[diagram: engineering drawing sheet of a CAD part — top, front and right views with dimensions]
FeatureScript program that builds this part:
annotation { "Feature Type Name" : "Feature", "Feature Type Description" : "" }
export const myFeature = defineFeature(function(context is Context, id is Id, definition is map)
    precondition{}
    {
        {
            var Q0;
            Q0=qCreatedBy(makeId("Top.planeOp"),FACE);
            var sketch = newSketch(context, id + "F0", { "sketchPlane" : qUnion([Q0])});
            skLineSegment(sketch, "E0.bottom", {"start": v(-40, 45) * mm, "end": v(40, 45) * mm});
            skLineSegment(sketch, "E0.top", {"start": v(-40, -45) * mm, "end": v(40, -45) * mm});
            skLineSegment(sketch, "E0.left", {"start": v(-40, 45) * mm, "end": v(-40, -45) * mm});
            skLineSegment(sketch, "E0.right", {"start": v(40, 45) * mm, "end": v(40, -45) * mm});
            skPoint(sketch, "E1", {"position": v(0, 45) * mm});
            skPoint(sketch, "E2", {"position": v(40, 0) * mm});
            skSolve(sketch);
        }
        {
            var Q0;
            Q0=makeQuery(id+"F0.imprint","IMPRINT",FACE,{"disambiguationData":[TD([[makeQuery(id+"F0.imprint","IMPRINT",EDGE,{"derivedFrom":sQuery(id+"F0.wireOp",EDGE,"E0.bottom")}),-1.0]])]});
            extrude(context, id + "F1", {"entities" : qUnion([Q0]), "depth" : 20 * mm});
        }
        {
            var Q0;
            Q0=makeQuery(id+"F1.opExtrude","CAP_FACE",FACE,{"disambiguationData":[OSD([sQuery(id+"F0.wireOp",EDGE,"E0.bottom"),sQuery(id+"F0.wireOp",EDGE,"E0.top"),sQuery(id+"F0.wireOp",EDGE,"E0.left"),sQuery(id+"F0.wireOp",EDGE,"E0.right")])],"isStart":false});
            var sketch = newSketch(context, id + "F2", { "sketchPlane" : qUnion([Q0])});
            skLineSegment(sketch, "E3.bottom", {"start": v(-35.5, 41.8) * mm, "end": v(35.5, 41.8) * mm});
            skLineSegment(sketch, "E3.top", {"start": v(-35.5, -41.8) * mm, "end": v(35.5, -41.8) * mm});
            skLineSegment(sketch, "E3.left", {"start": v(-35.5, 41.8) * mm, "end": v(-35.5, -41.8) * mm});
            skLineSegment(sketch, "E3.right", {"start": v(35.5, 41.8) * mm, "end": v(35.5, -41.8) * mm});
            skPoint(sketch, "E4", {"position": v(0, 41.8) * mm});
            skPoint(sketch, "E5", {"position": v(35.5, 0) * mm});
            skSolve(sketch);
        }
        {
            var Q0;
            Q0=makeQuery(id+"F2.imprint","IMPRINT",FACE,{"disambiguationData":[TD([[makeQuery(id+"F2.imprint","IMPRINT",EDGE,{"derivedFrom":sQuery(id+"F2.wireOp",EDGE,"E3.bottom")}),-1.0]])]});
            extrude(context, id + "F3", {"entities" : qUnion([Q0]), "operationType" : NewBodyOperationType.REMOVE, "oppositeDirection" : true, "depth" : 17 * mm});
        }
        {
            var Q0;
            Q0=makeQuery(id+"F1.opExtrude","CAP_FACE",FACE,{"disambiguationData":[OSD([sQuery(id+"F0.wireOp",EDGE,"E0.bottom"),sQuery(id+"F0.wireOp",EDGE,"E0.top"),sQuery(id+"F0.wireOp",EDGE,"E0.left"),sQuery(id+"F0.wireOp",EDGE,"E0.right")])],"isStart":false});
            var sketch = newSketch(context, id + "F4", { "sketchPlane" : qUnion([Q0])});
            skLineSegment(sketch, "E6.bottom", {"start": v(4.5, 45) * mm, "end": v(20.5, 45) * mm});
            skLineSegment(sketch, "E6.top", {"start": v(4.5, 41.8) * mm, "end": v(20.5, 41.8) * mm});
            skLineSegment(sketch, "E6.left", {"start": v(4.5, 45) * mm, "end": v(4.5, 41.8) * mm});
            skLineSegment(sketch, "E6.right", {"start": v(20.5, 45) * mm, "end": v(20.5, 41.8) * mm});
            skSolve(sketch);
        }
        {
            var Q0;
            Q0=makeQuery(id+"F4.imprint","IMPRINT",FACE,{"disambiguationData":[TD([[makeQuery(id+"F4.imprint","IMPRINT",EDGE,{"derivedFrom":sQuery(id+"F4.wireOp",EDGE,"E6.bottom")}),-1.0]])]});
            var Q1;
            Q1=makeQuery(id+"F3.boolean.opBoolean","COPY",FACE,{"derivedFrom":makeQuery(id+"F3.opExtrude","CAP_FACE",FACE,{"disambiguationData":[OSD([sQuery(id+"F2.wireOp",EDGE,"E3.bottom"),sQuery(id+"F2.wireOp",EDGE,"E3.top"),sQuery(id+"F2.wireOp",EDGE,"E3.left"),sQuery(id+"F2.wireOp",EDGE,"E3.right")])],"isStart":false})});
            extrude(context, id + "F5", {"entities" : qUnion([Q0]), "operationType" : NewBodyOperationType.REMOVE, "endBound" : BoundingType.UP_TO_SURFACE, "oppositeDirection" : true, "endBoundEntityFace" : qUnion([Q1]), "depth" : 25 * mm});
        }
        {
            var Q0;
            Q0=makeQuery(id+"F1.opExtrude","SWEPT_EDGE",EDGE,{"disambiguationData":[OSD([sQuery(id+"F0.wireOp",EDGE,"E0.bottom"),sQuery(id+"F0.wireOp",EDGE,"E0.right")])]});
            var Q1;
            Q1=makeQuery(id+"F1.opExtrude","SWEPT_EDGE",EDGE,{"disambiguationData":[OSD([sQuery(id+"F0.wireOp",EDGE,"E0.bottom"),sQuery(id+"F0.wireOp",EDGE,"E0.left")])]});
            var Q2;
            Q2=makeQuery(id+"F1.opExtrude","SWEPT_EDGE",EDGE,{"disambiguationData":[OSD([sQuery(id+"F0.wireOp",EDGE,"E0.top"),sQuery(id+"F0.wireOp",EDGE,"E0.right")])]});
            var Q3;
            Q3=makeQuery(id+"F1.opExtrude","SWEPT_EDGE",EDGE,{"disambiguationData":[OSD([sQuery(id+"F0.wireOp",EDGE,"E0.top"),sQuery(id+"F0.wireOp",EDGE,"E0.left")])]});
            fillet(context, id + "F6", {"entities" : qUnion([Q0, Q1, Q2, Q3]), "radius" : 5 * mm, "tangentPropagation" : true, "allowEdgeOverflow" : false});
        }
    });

+---+

#### Task prompt:
Please count the lines in the records above that contain the string "operationType" and give only that number.

#### Solution to the problem:
2